Piers Morgan gibt erstes TV-Interview nach seinem Jobverlust

Star-Moderator Piers Morgan hat offenbar noch nicht alles über Prinz Harry (36) und Herzogin Meghan (39) ausgesprochen, was ihm auf dem Herzen liegt. Der 56-Jährige, der seinen Job bei “Good Morning Britain” verlor, nachdem er sich live kritisch über das Oprah-Interview von Harry und Meghan geäußert hatte, legt nun nochmal nach – und zwar im amerikanischen Fernsehen. In Tucker Carlsons (51) “Today”-Show behauptet er jetzt: “17 verschiedene Behauptungen haben sich als unwahr, extrem übertrieben oder nicht beweisbar herausgestellt.”

„Es ist der Job eines Journalisten, skeptisch zu sein“

Nachdem Piers Morgan live im britischen Fernsehen deutlich machte, dass er Meghan Markle “kein Wort” glaube, verlor er seinen Job als Moderator der Morning-Show. Er solle sich entschuldigen oder er müsse gehen, wurde er vor die Wahl gestellt. Im Interview mit Tucker Carlson erzählt der 56-Jährige jetzt nochmal, dass Meghan sich persönlich beim TV-Sender über ihn beschwert habe: “Ich wurde von Meghan Markle attackiert.”

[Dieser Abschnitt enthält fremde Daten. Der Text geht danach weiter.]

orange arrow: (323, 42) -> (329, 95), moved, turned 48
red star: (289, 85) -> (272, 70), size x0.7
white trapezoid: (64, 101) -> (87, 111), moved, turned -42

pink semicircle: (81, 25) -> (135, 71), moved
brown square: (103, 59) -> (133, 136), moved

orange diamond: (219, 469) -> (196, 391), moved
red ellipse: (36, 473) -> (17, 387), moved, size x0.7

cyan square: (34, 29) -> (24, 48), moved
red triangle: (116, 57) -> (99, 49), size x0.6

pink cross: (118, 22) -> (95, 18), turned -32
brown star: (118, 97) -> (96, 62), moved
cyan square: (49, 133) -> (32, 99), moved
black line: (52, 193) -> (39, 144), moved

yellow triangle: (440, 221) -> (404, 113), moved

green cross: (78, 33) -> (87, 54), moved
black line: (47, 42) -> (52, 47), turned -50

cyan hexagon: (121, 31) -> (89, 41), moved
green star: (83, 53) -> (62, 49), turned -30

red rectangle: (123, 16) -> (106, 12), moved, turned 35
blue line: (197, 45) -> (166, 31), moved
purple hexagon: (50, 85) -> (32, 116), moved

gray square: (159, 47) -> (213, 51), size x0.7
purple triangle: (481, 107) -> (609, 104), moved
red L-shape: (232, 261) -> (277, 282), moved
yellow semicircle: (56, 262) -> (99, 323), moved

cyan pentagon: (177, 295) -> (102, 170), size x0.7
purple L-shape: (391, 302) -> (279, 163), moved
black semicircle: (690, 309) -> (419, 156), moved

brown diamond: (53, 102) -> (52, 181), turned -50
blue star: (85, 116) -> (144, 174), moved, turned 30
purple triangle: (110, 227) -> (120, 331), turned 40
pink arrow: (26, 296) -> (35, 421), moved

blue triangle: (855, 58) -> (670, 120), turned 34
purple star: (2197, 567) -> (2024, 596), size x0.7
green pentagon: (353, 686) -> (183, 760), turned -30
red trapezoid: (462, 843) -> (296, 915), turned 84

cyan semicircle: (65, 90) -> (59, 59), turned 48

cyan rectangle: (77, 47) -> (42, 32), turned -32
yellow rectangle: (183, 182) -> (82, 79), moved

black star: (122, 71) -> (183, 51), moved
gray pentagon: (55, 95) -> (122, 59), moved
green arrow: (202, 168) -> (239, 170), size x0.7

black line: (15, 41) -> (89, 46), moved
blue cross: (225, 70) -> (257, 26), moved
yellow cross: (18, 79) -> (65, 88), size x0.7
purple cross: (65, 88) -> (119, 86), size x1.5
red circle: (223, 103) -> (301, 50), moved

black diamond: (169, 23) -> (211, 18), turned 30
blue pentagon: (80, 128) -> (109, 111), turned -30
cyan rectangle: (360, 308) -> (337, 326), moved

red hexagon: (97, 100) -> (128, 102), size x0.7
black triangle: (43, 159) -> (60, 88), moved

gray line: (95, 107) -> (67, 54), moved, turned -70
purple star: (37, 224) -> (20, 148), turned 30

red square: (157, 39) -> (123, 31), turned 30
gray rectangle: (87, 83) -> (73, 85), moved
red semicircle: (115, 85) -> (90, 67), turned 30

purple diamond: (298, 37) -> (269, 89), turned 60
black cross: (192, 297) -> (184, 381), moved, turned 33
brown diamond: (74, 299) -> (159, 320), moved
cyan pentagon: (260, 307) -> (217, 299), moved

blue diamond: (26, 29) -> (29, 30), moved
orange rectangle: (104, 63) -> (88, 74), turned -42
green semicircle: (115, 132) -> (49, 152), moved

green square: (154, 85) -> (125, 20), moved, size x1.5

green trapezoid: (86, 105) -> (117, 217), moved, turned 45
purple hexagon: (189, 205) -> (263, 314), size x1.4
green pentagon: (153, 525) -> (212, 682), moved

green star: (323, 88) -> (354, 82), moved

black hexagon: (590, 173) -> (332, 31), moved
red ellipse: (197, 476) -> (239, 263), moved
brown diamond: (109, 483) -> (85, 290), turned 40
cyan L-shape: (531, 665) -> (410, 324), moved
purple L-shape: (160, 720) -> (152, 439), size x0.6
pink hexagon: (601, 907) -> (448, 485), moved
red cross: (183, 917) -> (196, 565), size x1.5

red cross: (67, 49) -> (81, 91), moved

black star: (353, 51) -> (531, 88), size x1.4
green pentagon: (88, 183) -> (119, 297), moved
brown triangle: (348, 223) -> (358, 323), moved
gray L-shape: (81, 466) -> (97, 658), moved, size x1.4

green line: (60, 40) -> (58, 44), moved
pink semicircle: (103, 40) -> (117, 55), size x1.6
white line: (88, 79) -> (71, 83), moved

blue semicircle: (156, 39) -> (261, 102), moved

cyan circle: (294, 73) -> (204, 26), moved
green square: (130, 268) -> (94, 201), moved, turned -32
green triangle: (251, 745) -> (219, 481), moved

Für ihn habe die ganze Aktion daher nichts mit den Grundsätzen einer Demokratie, der Meinungsfreiheit oder der Pressefreiheit zu tun, so Morgan. “Es ist der Job eines Journalisten, skeptisch zu sein […] Als Journalist sollte ich Dinge infrage stellen können”, erklärt er im TV-Interview und meint weiter: “Es sollte erlaubt sein zu sagen: ‘Ich kann dir nicht glauben.'” Und genau das macht er jetzt erneut mehr als deutlich: “Ich glaube Meghan Markle nicht.”